I don't, but isn't that what Scriptures say will happen if you are not redeemed?
Yes, but why would you assume the Khmer's victims were irredeemed?
I don't follow that. If they died without accepting Jesus, doesn't the N.T. say they're going to Hell forever?
We believe in a just and merciful God. Overly-literal readings of the Scripture tend to reduce God to something less.
We believe all are saved through Jesus, through the Cross. This need not be overtly recognizable to all. If God chooses to redeem an untouched tribesman in the remote wilderness, what business is it of ours?
Does Scripture make such an exception, or is that your opinion?
I believe God's sovereignity is on display in Scripture.
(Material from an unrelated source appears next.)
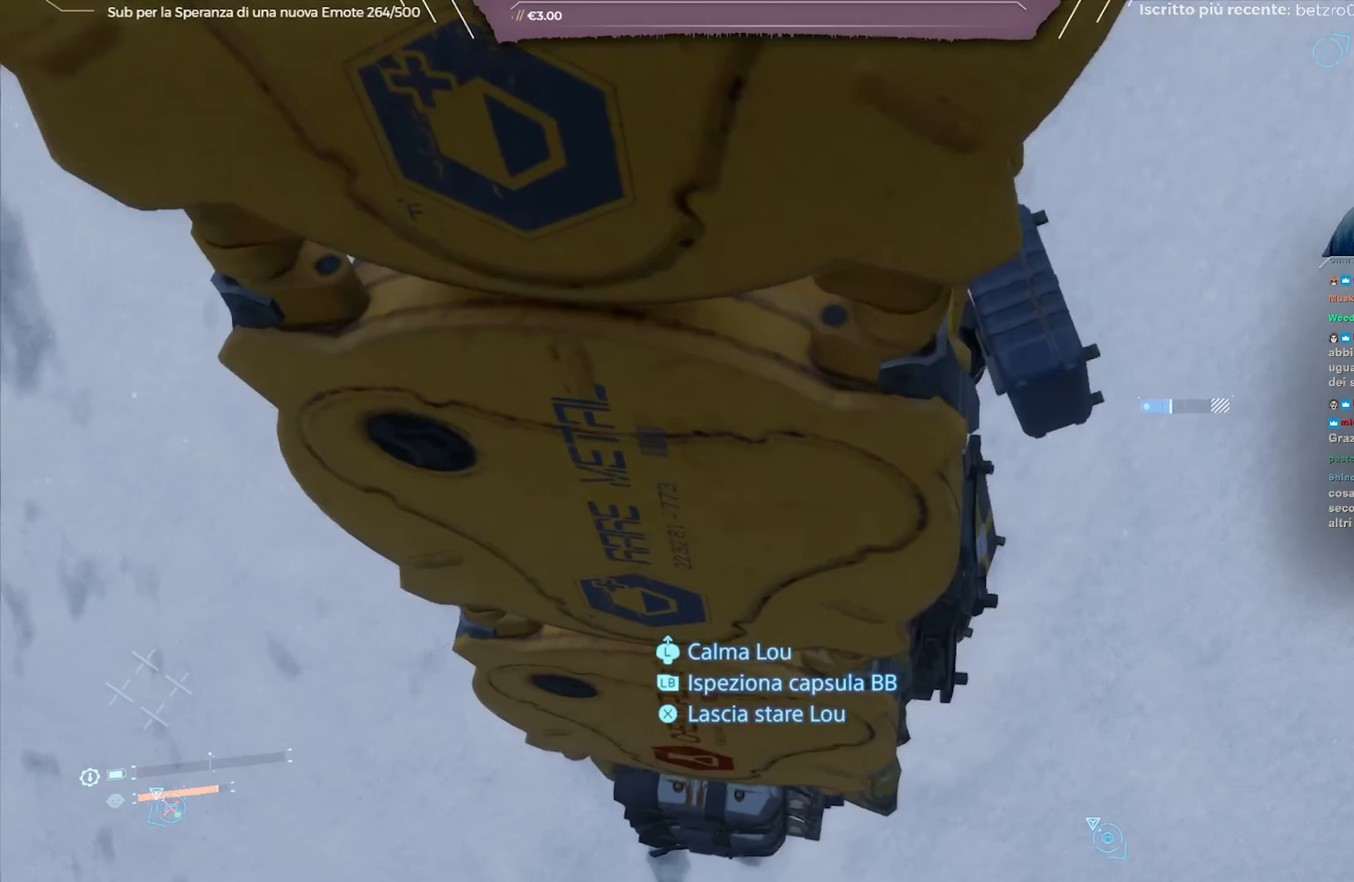
{"buttons": [], "left_stick": "up", "right_stick": "center", "events": [[83, "left_stick", "center"], [300, "left_stick", "up"]]}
It is a well-established Catholic doctrine that while God provided the Church to act as the normative means of communicating His Salvation to us, He is free to save those who are "invincibly ignorant" of the need for Jesus and the Church.
This is not saying all who are putatively ignorant are thereby saved. Far from it. The presumptions would be against such a thing. But God is not tied to the rules He imposes upon us. If He sees fit to work through and save an ignorant one, so be it.
SD
Yes, but why would you assume the Khmer's victims were irredeemed?
Because Christianity was rare in Cambodia at the time the Khmer murdered 2 million Cambodians.
We believe in a just and merciful God. Overly-literal readings of the Scripture tend to reduce God to something less.
So when scripture says no one shall enter the Kingdom but through Jesus, that isn't true?